■ Listed records:
========
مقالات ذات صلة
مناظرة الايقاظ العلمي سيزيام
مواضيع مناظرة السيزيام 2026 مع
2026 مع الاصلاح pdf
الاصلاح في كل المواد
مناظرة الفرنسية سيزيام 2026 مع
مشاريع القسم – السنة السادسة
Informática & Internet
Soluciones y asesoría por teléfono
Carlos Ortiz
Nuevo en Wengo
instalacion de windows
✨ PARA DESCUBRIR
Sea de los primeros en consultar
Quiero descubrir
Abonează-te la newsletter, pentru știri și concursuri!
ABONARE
========
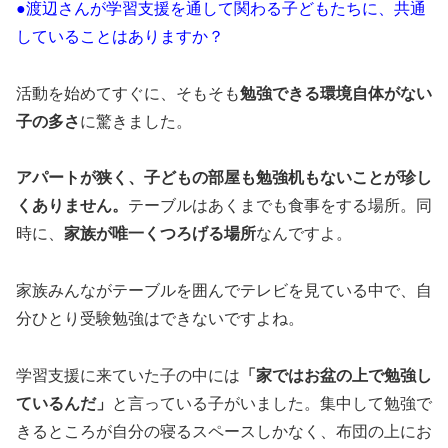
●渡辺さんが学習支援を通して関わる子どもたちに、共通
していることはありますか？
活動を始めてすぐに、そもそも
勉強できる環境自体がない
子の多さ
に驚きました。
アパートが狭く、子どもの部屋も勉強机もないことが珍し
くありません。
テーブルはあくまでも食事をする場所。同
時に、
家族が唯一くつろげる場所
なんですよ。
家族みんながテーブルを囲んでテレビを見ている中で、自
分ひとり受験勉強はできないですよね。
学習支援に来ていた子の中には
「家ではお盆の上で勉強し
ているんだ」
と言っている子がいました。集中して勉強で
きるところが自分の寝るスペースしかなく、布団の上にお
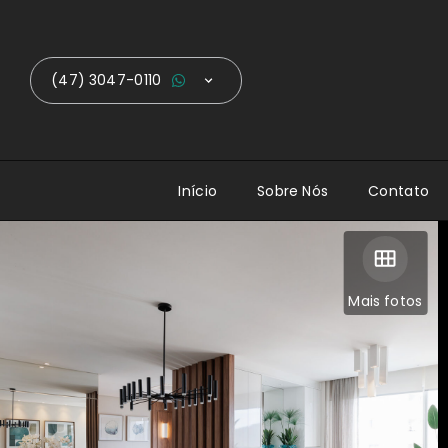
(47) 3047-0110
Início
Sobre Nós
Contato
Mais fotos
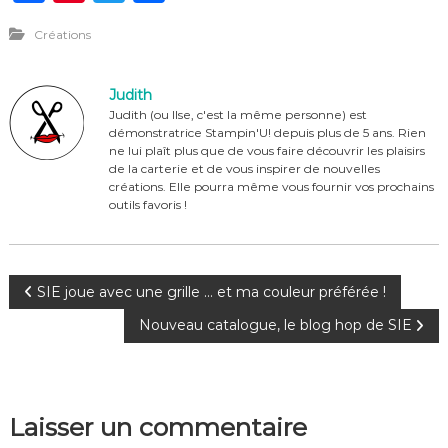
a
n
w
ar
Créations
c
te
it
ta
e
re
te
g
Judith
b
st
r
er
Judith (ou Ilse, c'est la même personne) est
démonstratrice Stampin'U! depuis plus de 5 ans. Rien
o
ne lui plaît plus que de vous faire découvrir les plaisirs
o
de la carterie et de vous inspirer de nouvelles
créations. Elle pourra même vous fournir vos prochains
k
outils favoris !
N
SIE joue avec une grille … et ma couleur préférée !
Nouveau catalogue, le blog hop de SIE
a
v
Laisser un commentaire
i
========
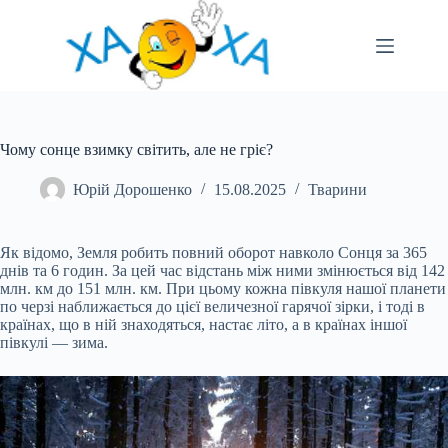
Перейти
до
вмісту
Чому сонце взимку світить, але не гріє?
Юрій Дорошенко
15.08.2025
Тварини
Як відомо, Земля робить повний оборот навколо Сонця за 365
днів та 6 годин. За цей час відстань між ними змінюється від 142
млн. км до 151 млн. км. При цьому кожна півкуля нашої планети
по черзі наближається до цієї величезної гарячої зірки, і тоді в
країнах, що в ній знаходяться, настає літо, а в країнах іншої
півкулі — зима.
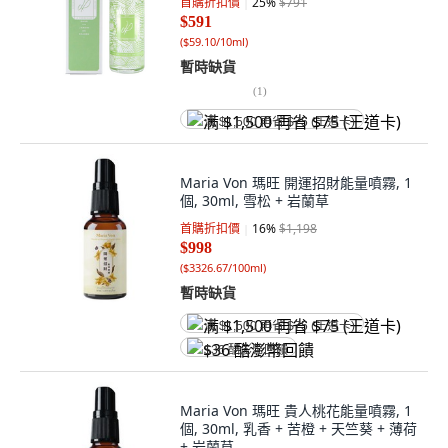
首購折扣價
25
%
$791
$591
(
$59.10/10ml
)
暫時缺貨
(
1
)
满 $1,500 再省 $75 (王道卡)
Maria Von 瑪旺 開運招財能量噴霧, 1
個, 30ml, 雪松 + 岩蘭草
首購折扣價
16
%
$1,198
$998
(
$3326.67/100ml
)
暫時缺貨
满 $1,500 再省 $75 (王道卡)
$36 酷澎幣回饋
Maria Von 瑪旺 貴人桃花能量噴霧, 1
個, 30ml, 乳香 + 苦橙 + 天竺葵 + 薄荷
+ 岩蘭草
========
■ Activity: Pick out each line in the rows above that contains the word "vous", and copy those lines.

■ Finished task:
ne lui plaît plus que de vous faire découvrir les plaisirs
de la carterie et de vous inspirer de nouvelles
créations. Elle pourra même vous fournir vos prochains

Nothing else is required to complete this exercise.